Mais quelle est la conclusion de Korsch par rapport à la question du “vrai Marx” ? Il s’agit pour lui en réalité de la « relation historique d’une interprétation » du texte de Marx, c.-à-d. de caractère de classe de l’interprétation. « Si nous laissons toutes les discussions possibles et pensables sur le contenu théorique global du matérialisme historique, il nous reste la détermination historique générale, que nous ne pouvons rejeter sans vider le matérialisme historique comme méthode et vision du monde de son concept historique. (…) Il s’agit de la théorie et de la pratique de l’action prolétarienne. »
Laissons donc le spectre du « vrai Marx » dans son armoire et étudions l’idéologie qui se cache derrière une interprétation qui prétend valider une action spécifique.

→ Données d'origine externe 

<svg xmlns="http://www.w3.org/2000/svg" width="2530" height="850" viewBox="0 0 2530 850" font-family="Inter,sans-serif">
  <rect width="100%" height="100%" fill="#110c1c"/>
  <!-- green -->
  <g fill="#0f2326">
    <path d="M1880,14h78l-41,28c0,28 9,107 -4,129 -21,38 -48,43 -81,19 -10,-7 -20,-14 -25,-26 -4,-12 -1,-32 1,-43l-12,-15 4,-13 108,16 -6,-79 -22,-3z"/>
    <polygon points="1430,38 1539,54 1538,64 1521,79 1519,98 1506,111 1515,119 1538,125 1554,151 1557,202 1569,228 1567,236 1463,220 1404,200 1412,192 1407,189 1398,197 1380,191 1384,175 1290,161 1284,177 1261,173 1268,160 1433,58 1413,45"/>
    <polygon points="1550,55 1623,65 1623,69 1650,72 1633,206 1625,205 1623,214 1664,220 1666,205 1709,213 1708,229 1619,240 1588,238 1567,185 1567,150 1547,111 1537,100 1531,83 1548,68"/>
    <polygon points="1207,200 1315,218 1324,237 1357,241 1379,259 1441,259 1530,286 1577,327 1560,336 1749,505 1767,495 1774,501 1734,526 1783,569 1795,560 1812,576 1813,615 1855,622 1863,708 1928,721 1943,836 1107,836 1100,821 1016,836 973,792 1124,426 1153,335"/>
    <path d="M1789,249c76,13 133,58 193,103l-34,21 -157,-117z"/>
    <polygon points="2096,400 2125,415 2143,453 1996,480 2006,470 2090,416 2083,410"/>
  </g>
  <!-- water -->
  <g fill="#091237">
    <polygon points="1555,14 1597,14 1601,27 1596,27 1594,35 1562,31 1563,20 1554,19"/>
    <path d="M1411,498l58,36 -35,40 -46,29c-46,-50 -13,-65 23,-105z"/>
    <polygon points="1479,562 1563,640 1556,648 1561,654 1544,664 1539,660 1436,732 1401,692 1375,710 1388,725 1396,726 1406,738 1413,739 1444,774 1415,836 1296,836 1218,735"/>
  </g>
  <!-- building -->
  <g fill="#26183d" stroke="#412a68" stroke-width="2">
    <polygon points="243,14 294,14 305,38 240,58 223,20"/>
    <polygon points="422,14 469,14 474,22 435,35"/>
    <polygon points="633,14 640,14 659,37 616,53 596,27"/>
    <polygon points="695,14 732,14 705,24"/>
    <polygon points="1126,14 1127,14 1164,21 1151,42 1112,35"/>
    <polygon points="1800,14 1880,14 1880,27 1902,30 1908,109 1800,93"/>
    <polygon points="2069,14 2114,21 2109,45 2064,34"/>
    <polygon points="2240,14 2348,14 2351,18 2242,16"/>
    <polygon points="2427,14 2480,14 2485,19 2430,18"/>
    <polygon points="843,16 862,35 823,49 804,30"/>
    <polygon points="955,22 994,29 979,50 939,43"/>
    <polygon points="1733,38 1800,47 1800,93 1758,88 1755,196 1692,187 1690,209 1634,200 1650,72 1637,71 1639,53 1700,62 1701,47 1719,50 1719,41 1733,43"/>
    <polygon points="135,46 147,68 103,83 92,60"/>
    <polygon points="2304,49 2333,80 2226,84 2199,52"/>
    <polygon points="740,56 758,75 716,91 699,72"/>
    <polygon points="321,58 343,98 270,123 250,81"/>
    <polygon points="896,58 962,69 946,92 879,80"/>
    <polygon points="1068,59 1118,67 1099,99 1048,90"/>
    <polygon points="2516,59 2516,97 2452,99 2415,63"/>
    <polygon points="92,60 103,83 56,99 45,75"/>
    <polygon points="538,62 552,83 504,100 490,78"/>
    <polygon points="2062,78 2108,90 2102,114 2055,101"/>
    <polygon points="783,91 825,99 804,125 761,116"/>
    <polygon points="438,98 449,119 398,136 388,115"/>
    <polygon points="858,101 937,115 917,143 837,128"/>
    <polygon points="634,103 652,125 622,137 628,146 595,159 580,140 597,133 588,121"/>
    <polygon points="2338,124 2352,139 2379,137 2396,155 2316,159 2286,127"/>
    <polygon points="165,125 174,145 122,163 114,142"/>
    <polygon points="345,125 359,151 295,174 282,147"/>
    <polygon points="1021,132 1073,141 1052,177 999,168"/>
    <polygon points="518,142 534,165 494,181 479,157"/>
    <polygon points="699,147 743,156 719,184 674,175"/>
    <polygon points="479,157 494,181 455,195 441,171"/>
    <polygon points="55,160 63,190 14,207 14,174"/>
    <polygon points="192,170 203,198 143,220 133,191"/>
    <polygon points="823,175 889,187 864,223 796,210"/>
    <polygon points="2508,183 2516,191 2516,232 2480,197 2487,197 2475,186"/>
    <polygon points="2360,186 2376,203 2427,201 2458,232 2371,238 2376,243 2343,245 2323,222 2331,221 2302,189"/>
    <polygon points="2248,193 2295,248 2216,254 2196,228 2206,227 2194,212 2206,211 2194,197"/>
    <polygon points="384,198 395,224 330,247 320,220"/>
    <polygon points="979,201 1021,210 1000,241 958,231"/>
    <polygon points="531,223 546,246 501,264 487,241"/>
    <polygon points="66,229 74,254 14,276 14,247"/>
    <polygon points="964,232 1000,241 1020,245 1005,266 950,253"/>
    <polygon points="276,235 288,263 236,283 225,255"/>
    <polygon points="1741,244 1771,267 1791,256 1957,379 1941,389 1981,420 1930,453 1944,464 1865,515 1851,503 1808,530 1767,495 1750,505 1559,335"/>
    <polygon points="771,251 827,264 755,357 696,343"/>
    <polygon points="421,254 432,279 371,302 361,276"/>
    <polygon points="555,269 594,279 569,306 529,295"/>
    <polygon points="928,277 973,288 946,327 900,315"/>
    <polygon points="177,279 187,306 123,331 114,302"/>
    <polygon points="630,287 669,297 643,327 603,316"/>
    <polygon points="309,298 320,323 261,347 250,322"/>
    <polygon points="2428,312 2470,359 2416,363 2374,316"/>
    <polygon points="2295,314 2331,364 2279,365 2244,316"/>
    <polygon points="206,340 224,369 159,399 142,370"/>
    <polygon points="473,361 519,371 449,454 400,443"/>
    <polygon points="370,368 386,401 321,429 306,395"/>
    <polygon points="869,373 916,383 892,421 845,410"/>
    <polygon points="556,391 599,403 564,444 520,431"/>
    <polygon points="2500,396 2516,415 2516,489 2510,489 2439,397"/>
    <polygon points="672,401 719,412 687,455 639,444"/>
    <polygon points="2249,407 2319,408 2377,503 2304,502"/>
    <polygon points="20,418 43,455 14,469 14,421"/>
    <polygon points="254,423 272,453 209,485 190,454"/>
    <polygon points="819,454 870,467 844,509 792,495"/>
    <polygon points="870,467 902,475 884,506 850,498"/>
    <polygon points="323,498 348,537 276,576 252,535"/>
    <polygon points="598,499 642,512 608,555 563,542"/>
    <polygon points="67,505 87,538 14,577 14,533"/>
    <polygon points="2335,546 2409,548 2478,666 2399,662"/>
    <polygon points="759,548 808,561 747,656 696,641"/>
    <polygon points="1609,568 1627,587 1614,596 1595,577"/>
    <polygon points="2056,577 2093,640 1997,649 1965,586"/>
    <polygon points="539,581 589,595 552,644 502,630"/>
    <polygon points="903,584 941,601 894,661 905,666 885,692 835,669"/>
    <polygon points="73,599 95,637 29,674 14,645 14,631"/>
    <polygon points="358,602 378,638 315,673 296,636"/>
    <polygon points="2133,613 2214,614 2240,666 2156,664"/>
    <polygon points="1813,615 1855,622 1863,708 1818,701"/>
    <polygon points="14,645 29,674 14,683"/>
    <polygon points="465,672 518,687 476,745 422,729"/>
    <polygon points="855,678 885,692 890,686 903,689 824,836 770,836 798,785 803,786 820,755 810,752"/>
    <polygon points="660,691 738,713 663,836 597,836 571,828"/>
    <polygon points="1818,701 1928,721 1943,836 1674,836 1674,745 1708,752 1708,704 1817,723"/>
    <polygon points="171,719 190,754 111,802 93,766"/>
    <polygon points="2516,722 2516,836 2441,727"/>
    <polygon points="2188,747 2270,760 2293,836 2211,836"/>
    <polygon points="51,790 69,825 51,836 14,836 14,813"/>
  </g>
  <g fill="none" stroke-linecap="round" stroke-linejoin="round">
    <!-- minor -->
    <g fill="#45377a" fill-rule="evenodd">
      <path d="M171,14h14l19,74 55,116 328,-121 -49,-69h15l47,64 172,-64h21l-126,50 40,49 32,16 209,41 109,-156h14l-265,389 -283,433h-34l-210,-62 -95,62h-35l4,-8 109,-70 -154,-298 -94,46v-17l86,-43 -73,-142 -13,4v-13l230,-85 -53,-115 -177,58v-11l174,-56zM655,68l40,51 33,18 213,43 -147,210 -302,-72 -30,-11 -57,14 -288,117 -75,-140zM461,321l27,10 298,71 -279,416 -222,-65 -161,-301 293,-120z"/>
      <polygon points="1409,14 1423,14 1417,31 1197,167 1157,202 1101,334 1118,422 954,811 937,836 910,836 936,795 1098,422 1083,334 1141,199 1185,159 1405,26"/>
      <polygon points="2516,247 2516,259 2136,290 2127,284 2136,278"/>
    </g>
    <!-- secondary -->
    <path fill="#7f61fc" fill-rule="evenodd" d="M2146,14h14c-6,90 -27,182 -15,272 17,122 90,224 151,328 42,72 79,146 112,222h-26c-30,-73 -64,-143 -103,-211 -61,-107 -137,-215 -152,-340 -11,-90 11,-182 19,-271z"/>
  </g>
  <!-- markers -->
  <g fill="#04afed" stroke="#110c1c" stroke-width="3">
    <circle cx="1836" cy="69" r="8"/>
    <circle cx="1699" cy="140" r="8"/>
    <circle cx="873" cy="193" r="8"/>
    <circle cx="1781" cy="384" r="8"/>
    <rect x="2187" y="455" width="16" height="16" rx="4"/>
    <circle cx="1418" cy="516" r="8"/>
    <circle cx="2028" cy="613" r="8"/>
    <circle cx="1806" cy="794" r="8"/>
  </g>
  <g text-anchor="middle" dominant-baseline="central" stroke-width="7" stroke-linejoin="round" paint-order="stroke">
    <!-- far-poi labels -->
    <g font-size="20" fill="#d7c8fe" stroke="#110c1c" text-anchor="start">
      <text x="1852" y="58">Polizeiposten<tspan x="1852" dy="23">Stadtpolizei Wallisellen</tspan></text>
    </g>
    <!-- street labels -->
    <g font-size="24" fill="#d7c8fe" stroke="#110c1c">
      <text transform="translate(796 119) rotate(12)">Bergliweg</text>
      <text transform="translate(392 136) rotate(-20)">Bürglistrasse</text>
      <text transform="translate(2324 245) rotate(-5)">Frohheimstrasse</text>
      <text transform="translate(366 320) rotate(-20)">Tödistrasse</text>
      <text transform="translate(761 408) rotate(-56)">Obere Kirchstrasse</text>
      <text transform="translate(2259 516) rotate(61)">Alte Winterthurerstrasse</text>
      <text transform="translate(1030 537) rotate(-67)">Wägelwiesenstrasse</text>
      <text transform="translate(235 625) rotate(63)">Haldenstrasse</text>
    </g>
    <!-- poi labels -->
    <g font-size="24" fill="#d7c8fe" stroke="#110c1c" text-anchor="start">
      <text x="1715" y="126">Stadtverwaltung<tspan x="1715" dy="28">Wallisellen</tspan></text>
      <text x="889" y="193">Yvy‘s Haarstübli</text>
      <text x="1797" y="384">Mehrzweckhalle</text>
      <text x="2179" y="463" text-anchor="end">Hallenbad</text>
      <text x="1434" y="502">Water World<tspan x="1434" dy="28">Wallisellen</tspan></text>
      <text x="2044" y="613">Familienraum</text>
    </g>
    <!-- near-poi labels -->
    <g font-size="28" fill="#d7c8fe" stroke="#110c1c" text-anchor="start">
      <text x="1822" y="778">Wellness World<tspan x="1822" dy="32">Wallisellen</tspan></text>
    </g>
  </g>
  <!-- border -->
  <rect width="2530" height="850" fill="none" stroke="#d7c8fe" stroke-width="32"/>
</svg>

Il ne s’agit pas de ce Marx a vraiment dit ou pu dire, mais du fait que notre interprétation renforce ou non notre action concrète contre le capitalisme et les injustices en général. Il s’agit là de la vraie distinction entre marxisme et marxisme révolutionnaire. Ce dernier contient-il un certain aspect subjectif ? En effet, comme toutes les pensées et actions des humains dans la société.